St. Francis of Assisi teaches that we should think about and use our property and assets…
Excerpt from the Compedium of the Social Doctrine of the Church
Paragraph 328. Goods, even when legitimately owned, always have a universal destination; any type of improper accumulation is an immoral. Improper accumulation is immoral, because it openly contradicts the universal destination assigned to all goods by the Creator. Christian salvation is an integral liberation of man, which means being freed not only from need but also in respect to possessions. "For the love of money is the root of all evils; it is through this craving that some have wandered away from the faith" (1 Tim 6:10). The Fathers of the Church insist more on the need for the conversion and transformation of the consciences of believers than on the need to change the social and political structures of their day. They call on those who work in the economic sphere and who possess goods to consider themselves administrators of the goods that God has entrusted to them.

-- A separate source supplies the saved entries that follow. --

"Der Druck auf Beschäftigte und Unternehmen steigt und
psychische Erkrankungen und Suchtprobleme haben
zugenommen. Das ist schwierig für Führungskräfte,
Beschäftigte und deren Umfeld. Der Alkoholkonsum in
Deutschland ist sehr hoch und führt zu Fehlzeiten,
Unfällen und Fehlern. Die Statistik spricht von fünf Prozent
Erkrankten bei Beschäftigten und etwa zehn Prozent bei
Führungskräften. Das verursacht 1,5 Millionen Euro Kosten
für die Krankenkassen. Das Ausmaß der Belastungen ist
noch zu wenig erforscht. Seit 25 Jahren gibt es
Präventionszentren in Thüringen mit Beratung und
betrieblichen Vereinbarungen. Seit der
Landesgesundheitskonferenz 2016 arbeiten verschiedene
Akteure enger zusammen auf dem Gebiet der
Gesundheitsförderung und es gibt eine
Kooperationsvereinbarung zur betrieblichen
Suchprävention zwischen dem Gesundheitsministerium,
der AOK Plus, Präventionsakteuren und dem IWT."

Paragraph 329. Riches fulfil their function of service to man when they are destined to produce benefits for others and for society . "How could we ever do good to our neighbor," asks St. Clement of Alexandria, "if none of us possessed anything?". In the perspective of St. John Chrysostom, riches belong to some people so that they can gain merit by sharing them with others. Wealth is a good that comes from God and is to be used by its owner and made to circulate so that even the needy may enjoy it. Evil is seen in the immoderate attachment to riches and the desire to hoard. St. Basil the Great invites the wealthy to open the doors of their storehouses and he exhorts them: "A great torrent rushes, in thousands of channels, through the fertile land: thus, by a thousand different paths, make your riches reach the homes of the poor". Wealth, explains Saint Basil, is like water that issues forth from the fountain: the greater the frequency with which it is drawn, the purer it is, while it becomes foul if the fountain remains unused.
The rich man - Saint Gregory the Great will later say - is only an administrator of what he possesses; giving what is required to the needy is a task that is to be performed with humility because the goods do not belong to the one who distributes them. He who retains riches only for himself is not innocent; giving to those in need means paying a debt.